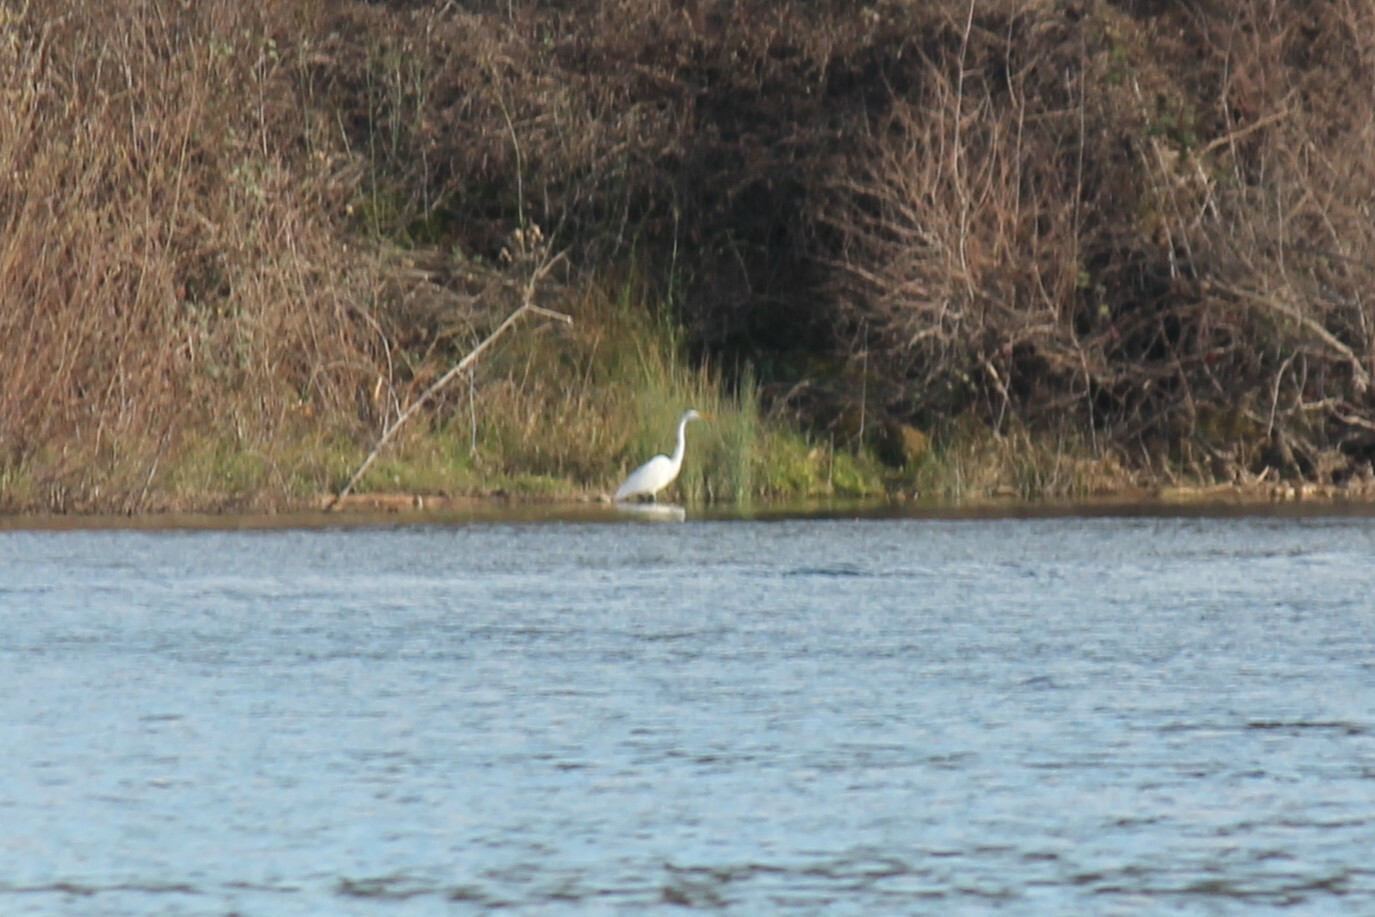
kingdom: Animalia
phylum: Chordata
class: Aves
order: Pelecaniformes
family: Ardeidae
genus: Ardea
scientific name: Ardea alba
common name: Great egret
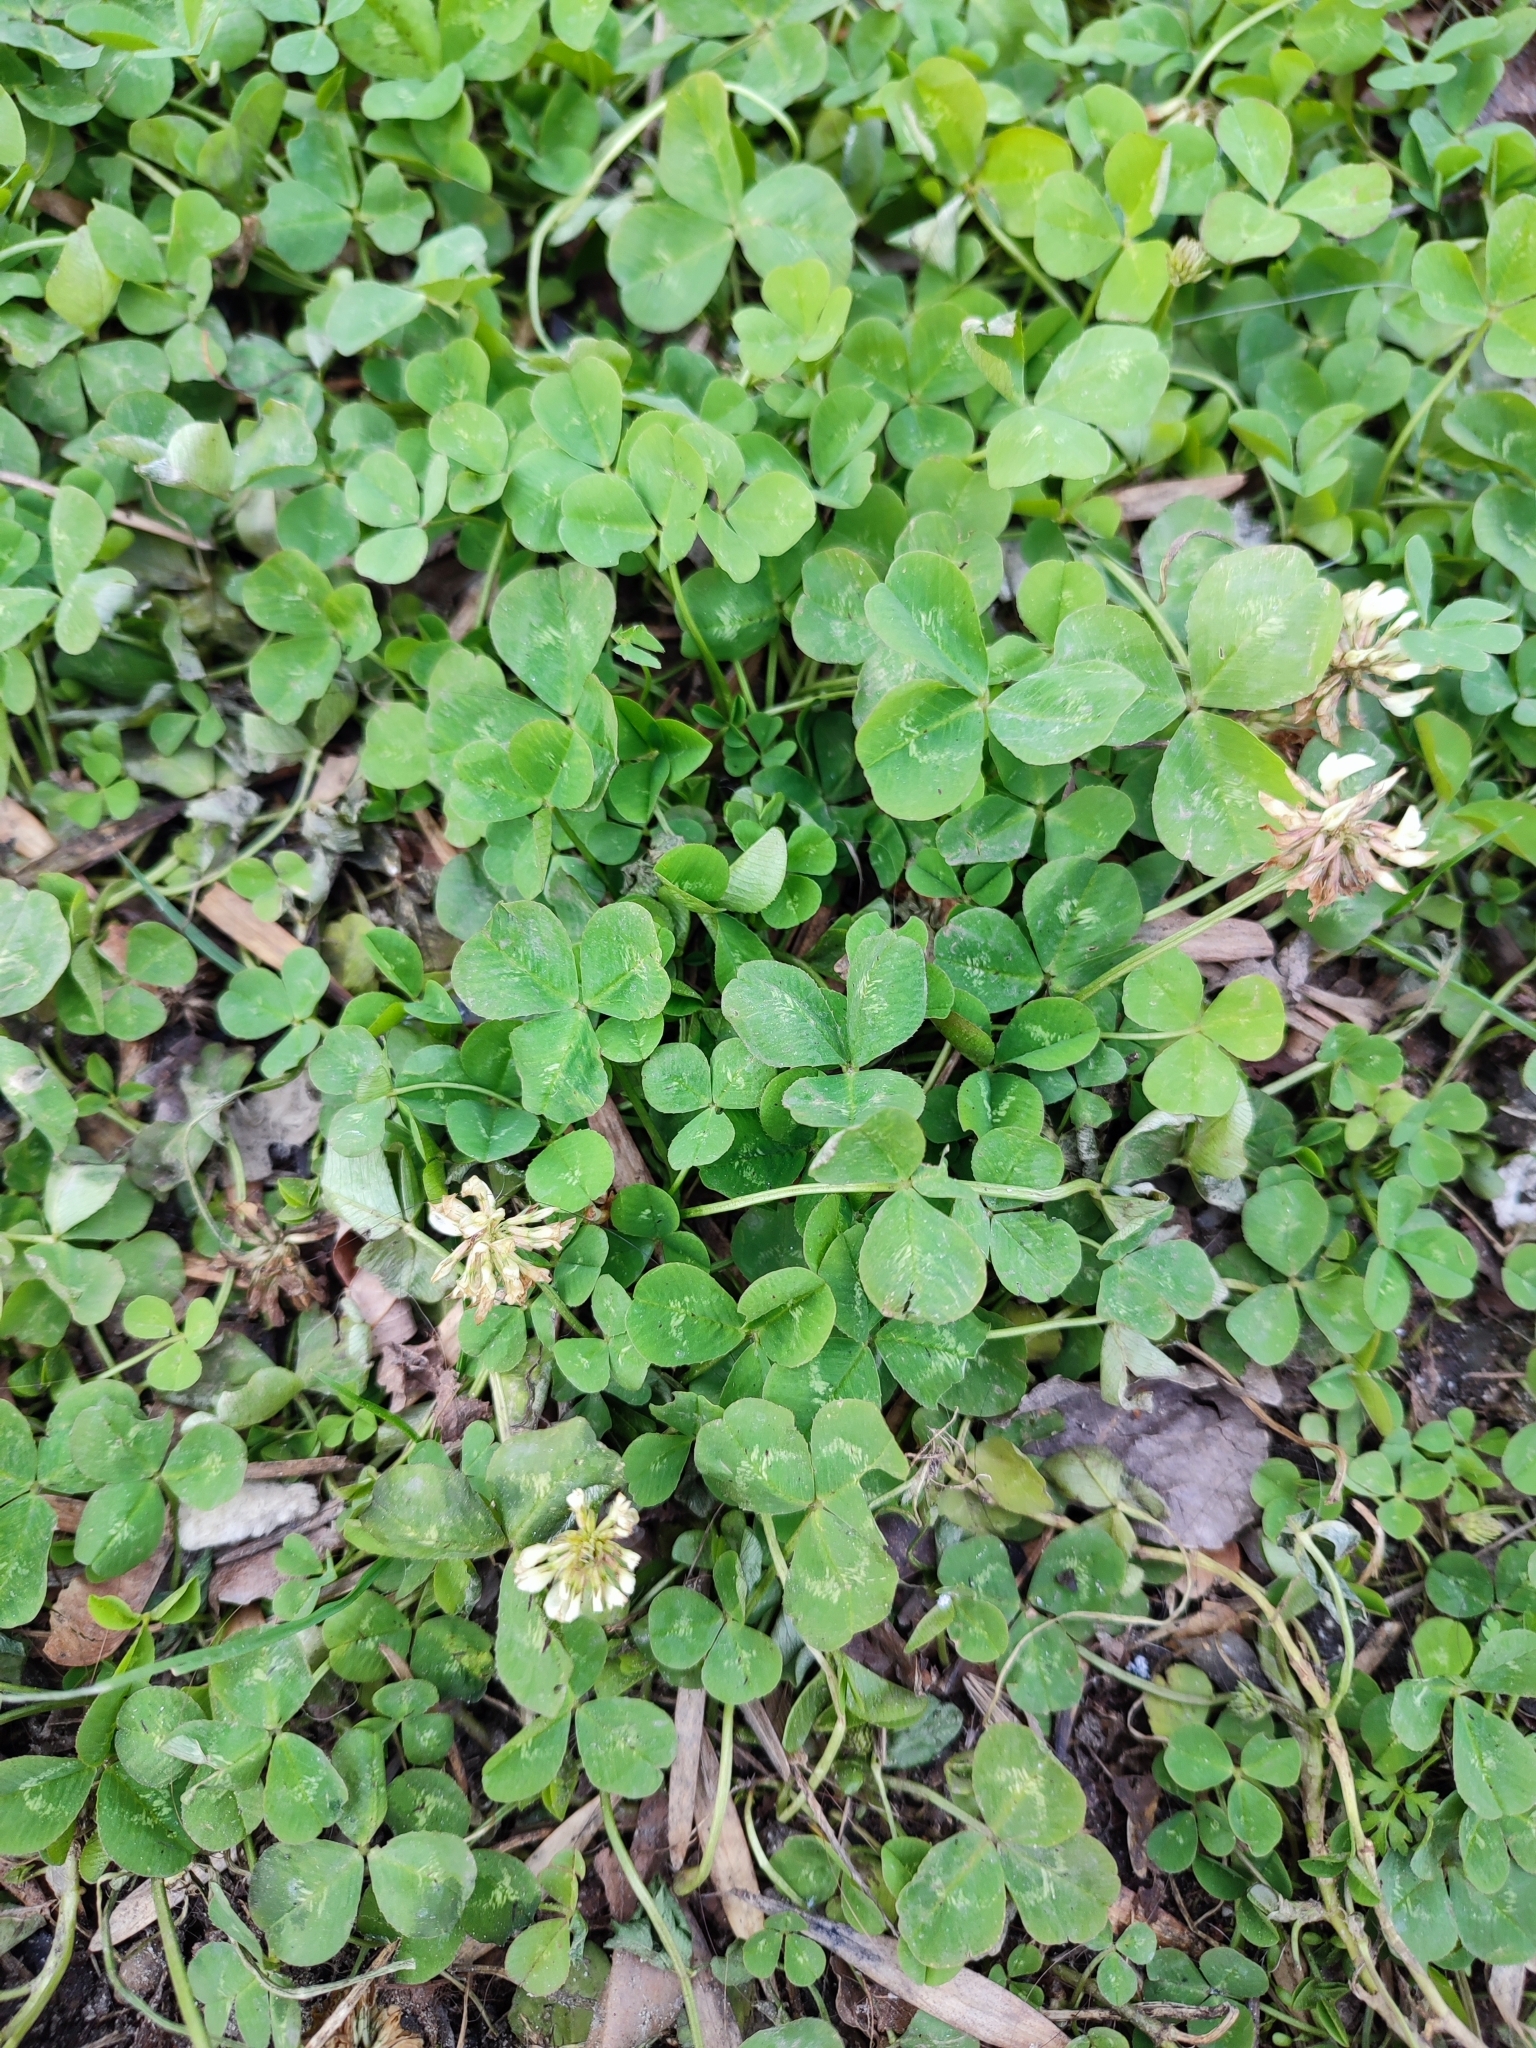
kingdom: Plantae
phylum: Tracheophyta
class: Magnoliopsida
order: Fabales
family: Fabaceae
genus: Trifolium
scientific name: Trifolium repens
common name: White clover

**Yapılacak iş**:
Yukarıdaki kayıtların tüm satırlarını, boş satırları atlayarak, bir Markdown tablosu olarak düzenleyin: Sıra sütununa satır numarasını, Satır sütununa satırın kendisini yazın. Resimler yanıtta yer almasın.

**Yanıt**:
| Sıra | Satır |
|---|---|
| 1 | kingdom: Animalia |
| 2 | phylum: Chordata |
| 3 | class: Aves |
| 4 | order: Pelecaniformes |
| 5 | family: Ardeidae |
| 6 | genus: Ardea |
| 7 | scientific name: Ardea alba |
| 8 | common name: Great egret |
| 9 | kingdom: Plantae |
| 10 | phylum: Tracheophyta |
| 11 | class: Magnoliopsida |
| 12 | order: Fabales |
| 13 | family: Fabaceae |
| 14 | genus: Trifolium |
| 15 | scientific name: Trifolium repens |
| 16 | common name: White clover |